The Vertica HCatalog Connector lets you transparently access data that is available through HiveServer2. You use the connector to define a schema in Vertica that corresponds to a Hive database or schema. When you query data within this schema, the HCatalog Connector transparently extracts and formats the data from Hadoop into tabular data. Vertica supports authorization services and Hive LLAP.
Note
You can use the WebHCat service instead of HiveServer2, but performance is usually better with HiveServer2. Support for WebHCat is deprecated. To use WebHCat, set the HCatalogConnectorUseHiveServer2 configuration parameter to 0. See Hadoop parameters. WebHCat does not support authorization services.HCatalog connection features
The HCatalog Connector lets you query data stored in Hive using the Vertica native SQL syntax. Some of its main features are:
-
The HCatalog Connector always reflects the current state of data stored in Hive.
-
The HCatalog Connector uses the parallel nature of both Vertica and Hadoop to process Hive data. The result is that querying data through the HCatalog Connector is often faster than querying the data directly through Hive.
-
Because Vertica performs the extraction and parsing of data, the HCatalog Connector does not significantly increase the load on your Hadoop cluster.
-
The data you query through the HCatalog Connector can be used as if it were native Vertica data. For example, you can execute a query that joins data from a table in an HCatalog schema with a native table.
HCatalog Connector considerations
There are a few things to keep in mind when using the HCatalog Connector:
-
Hive's data is stored in flat files in a distributed file system, requiring it to be read and deserialized each time it is queried. This deserialization causes Hive performance to be much slower than that of Vertica. The HCatalog Connector has to perform the same process as Hive to read the data.

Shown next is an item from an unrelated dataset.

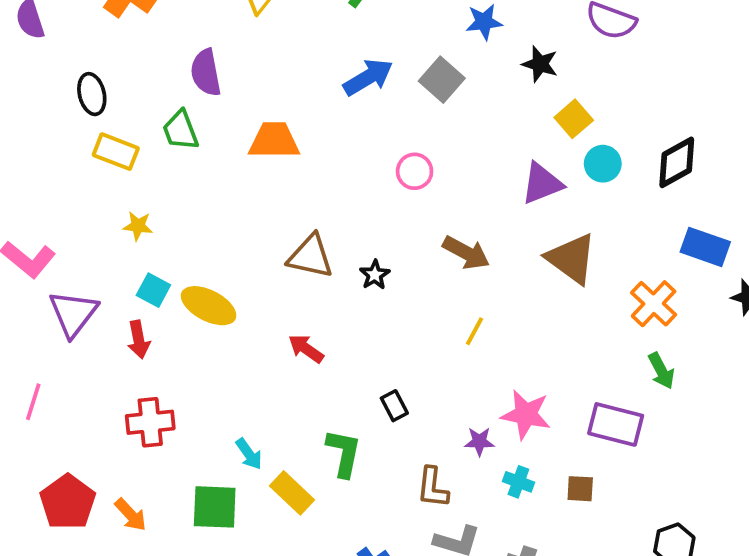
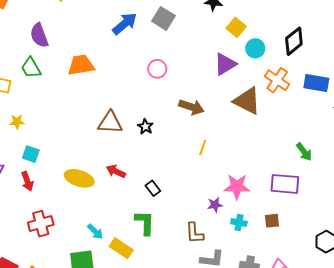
orange cross: (654, 304) -> (277, 80), moved
yellow ellipse: (209, 306) -> (79, 178), moved
black rectangle: (394, 406) -> (153, 188), moved

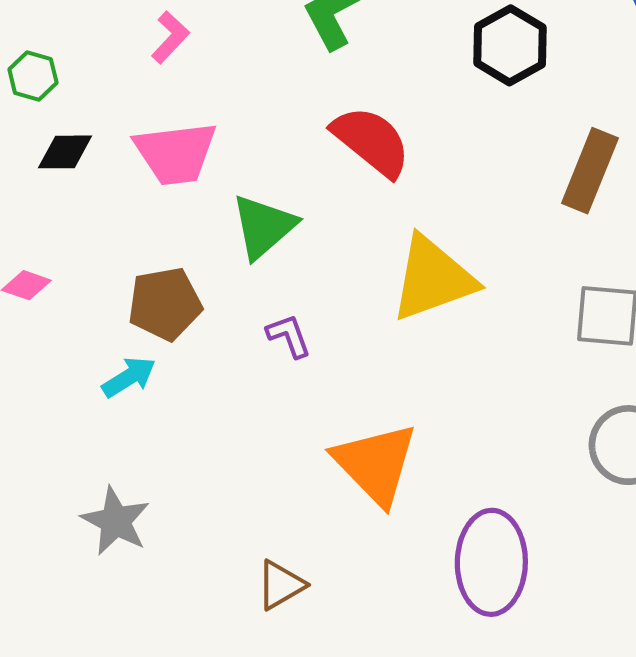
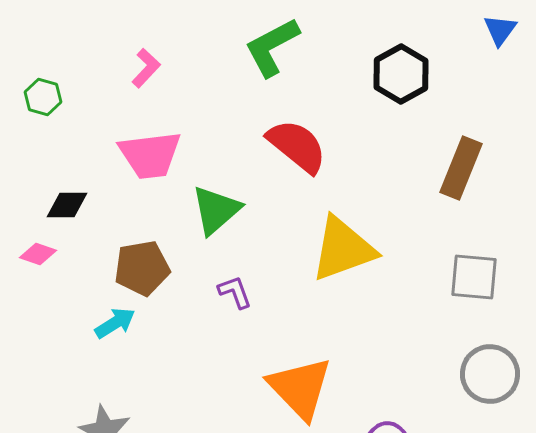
black diamond: (65, 152) -> (67, 205), moved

Therefore, querying data stored in Hive using the HCatalog Connector is much slower than querying a native Vertica table. If you need to perform extensive analysis on data stored in Hive, you should consider loading it into Vertica. Vertica optimization often makes querying data through the HCatalog Connector faster than directly querying it through Hive.
-
If Hive uses Kerberos security, the HCatalog Connector uses the querying user's credentials in queries by default. If Hive uses Sentry or Ranger to enforce security, then you must either disable this behavior in Vertica by setting EnableHCatImpersonation to 0 or grant users access to the underlying data in HDFS. (Sentry supports ACL synchronization to automatically grant access.) Alternatively, you can specify delegation tokens for data and metadata access. See Configuring security.
-
Hive supports complex data types such as lists, maps, and structs that Vertica does not support. Columns containing these data types are converted to a JSON representation of the data type and stored as a VARCHAR. See Data type conversions from Hive to Vertica.